Search code examples
assemblylinux-kernelx86real-modeprotected-mode

Transition from real to protected mode in the Linux kernel


I am currently studying low level organization of operating systems. In order to achive that I am trying to understand how Linux kernel is loaded.

A thing that I cannot comprehend is the transition from 16-bit (real mode) to 32-bit (protected mode). It happens in this file.

The protected_mode_jump function performs various auxiliary calculations for 32-bit code that is executed later, then enables PE bit in the CR0 reguster

    movl    %cr0, %edx
    orb $X86_CR0_PE, %dl    # Protected mode
    movl    %edx, %cr0

and after that performs long jump to 32-bit code:

    # Transition to 32-bit mode
    .byte   0x66, 0xea      # ljmpl opcode
2:  .long   in_pm32         # offset
    .word   __BOOT_CS       # segment

As far as I understand in_pm32 is the address of the 32-bit function which is declared right below the protected_mode_jump:

    .code32
    .section ".text32","ax"
GLOBAL(in_pm32)
    # some code
    # ...
    # some code
ENDPROC(in_pm32)

The __BOOT_CS sector base is 0 (the GDT is set beforehand here), so that means that offset should be basically absolute address of the in_pm32 function.

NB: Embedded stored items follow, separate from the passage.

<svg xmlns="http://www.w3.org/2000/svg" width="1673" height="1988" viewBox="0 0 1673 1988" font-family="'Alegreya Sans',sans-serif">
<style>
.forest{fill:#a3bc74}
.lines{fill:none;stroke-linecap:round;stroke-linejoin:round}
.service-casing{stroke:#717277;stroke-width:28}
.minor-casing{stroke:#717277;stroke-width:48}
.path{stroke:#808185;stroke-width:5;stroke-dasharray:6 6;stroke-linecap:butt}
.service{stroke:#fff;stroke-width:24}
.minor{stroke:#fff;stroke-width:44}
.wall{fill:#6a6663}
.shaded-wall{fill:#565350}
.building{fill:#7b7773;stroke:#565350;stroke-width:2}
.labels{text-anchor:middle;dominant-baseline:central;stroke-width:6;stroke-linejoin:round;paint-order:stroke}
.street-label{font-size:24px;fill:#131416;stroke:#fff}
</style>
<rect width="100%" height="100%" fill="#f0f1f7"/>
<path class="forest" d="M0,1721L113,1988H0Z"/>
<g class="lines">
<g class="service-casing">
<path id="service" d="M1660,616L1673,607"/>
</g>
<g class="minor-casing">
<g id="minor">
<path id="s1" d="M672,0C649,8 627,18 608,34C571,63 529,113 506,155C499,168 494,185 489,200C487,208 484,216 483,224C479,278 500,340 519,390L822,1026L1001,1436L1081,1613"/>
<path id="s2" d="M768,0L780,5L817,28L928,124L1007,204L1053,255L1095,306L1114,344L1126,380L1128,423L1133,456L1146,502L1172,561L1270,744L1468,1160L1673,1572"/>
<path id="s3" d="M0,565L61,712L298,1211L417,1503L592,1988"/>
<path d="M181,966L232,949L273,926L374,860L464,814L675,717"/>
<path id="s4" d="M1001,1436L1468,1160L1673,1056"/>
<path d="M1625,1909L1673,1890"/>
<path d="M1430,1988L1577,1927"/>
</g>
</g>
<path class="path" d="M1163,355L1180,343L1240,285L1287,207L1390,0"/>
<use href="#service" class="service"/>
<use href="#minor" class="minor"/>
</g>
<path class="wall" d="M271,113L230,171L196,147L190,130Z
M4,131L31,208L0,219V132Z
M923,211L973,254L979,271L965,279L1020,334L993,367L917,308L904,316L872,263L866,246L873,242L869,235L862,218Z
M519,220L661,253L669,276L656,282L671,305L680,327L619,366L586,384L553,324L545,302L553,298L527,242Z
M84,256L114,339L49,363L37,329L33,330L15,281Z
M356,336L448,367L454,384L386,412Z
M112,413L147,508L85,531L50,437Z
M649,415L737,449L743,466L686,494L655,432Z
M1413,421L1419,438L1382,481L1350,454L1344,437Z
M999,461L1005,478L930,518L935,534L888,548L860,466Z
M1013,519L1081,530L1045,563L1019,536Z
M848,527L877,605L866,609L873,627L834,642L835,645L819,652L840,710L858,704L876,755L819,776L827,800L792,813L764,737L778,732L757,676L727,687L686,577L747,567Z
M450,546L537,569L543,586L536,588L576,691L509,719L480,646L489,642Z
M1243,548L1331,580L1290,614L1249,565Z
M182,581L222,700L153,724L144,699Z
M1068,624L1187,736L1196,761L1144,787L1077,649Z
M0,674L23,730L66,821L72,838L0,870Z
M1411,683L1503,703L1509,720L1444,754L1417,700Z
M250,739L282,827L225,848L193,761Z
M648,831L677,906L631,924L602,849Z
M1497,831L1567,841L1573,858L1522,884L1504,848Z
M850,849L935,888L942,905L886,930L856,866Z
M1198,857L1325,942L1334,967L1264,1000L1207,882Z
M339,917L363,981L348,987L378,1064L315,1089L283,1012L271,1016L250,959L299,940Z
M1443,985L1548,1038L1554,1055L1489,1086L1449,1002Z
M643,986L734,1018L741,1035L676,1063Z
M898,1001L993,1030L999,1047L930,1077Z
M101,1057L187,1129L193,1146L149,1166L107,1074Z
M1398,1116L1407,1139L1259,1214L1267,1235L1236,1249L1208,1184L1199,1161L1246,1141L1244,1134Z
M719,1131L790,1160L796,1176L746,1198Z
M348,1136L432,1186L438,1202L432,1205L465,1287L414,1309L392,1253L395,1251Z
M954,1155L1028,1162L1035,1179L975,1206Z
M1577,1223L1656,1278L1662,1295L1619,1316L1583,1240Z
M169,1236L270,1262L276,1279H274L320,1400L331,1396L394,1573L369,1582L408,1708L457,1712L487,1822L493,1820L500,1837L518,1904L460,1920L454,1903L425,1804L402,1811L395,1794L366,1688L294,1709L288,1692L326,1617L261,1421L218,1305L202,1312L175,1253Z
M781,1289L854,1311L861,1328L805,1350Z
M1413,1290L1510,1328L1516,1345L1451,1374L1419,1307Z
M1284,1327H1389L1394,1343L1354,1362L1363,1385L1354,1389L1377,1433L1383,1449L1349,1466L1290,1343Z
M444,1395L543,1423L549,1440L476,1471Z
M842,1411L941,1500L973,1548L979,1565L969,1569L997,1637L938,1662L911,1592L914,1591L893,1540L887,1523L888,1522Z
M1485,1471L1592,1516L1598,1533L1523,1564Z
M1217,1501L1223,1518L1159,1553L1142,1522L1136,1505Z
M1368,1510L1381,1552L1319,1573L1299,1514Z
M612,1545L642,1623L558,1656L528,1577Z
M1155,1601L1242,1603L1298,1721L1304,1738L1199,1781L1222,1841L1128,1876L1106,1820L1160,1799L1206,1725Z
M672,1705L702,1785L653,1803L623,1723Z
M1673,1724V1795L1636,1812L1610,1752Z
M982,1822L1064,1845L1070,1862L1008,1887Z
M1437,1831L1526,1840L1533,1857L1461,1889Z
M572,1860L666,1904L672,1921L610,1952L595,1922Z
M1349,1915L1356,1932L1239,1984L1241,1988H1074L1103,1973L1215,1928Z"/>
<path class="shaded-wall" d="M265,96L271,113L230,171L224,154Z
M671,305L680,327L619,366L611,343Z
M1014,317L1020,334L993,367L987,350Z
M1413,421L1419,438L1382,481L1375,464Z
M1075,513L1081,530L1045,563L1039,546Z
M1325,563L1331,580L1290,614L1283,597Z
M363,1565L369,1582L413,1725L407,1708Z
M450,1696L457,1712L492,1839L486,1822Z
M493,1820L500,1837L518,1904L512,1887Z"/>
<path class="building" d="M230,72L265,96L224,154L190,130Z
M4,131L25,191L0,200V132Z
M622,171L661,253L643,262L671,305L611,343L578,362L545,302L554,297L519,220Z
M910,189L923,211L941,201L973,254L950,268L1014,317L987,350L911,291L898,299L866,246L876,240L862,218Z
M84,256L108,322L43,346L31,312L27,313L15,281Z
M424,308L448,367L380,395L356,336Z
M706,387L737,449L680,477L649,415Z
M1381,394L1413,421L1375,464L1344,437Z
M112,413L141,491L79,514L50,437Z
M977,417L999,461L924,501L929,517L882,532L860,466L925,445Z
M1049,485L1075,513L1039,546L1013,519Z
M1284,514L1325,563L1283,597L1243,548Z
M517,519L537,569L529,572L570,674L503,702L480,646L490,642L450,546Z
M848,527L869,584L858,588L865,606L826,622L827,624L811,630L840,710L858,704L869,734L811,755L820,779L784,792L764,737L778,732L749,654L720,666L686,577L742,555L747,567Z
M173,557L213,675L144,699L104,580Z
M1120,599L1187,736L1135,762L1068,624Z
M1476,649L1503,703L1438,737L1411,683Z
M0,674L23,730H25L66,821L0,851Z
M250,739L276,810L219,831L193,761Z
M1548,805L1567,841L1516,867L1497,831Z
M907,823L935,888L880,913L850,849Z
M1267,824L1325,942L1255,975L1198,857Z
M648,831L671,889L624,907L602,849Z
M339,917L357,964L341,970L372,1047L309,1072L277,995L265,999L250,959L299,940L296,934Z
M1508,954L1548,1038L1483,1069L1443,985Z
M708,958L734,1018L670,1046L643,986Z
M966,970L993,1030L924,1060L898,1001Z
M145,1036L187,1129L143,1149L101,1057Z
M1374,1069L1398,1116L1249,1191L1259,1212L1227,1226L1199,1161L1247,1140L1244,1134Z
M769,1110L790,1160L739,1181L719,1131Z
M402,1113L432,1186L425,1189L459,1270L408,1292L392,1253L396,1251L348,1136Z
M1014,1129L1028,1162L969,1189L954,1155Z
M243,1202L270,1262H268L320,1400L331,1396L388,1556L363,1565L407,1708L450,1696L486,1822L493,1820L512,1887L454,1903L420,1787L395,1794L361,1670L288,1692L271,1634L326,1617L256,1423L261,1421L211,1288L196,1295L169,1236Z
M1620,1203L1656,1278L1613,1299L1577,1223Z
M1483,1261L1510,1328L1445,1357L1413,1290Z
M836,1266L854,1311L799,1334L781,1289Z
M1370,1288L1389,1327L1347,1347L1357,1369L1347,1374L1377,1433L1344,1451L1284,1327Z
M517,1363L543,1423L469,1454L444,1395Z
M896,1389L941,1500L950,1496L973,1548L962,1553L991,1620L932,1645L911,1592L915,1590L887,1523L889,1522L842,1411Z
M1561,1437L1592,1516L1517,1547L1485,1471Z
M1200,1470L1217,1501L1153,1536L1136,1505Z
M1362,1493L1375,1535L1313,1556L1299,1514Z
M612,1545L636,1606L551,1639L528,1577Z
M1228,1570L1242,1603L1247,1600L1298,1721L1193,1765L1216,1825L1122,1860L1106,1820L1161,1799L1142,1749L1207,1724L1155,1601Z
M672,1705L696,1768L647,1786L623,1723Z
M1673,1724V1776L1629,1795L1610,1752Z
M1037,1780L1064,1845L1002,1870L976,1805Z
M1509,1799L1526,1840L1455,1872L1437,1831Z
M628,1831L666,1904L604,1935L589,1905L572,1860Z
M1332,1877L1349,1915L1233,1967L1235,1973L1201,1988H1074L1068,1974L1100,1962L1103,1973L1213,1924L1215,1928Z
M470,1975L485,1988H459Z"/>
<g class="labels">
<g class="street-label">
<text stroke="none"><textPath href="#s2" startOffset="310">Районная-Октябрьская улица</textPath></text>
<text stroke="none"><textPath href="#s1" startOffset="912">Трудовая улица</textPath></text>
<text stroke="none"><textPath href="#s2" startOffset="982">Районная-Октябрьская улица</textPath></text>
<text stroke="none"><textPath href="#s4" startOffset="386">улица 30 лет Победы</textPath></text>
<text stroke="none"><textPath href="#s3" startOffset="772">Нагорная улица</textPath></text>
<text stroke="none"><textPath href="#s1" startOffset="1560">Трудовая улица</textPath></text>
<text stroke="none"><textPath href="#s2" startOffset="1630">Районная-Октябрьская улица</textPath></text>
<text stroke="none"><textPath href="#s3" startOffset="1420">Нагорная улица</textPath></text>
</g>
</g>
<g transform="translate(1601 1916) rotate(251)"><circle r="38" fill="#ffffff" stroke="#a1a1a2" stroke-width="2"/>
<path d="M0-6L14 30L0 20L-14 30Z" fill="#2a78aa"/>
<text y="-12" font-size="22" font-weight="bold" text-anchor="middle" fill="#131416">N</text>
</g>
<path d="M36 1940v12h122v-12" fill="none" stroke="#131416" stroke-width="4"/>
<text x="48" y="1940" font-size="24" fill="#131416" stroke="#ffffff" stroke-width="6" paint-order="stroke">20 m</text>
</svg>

That's the issue. During machine code generation the assembler/linker should not know the absolute address of the in_pm32 function, because it does not know where it will be loaded in the memory in the real mode (various bootloaders can occupy various amounts of space, and the real mode kernel is loaded just after a bootloader).

Moreover, the linker script (setup.ld in the same folder) sets the origin of the code as 0, so seems like in_pm32 address will be the offset from the beginning of the real mode kernel. It should work just fine with 16-bit code because CS register is set properly, but when long jump happens the CPU is already in protected mode, so a relative offset should not work.

So my question: Why does the long jump in Protected Mode (.byte 0x66, 0xea) sets the proper code position if the offset (.long in_pm32) is relative?

Seems like I am missing something really important.


Solution

  • It appears that your question really is about how the offset stored at the following line can possibly work since it is relative to the start of the segment, not necessarily the start of memory:

     2:  .long   in_pm32         # offset
    

    It is true that in_pm32 is relative to the offset the linker script uses. In particular the linker script has:

    . = 0;
    .bstext     : { *(.bstext) }
    .bsdata     : { *(.bsdata) }
    
    . = 495;
    .header     : { *(.header) }
    .entrytext  : { *(.entrytext) }
    .inittext   : { *(.inittext) }
    .initdata   : { *(.initdata) }
    __end_init = .;
    
    .text       : { *(.text) }
    .text32     : { *(.text32) } 
    

    The Virtual Memory Address is set to zero (and subsequently 495), so one would think that anything in the .text32 section will have to be fixed in low memory. This would be a correct observation had it not been for these instructions in protected_mode_jump:

        xorl    %ebx, %ebx
        movw    %cs, %bx
        shll    $4, %ebx
        addl    %ebx, 2f
    
    [snip]
    
        # Transition to 32-bit mode
        .byte   0x66, 0xea      # ljmpl opcode
    2:  .long   in_pm32         # offset
        .word   __BOOT_CS       # segment
    

    There is a manually encoded FAR JMP at the end that is used to set the CS selector to a 32-bit code descriptor to finalize the transition to 32-bit protected mode. But the key thing to observe are in these lines specifically:

        xorl    %ebx, %ebx
        movw    %cs, %bx
        shll    $4, %ebx
        addl    %ebx, 2f
    

    This takes the value in CS and shifts it left by 4 bits (multiply by 16) and then adds it to the value stored at label 2f. This is the way you take a real mode segment:offset pair and convert it into a linear address (which is the same as a physical address in this case). Label 2f is in fact the offset in_pm32 in this line:

    2:  .long   in_pm32         # offset
    

    When those instruction are complete, the long word value in_pm32 in the FAR JMP will be adjusted (at run time) by adding the linear address of the current real mode code segment to the value in_pm32. This .long (DWORD) value will be replaced with (CS<<4)+in_pm32.

    This code was designed to be relocatable to any real mode segment. The final linear address is computed at run time before the FAR JMP. This is in effect self-modifying code.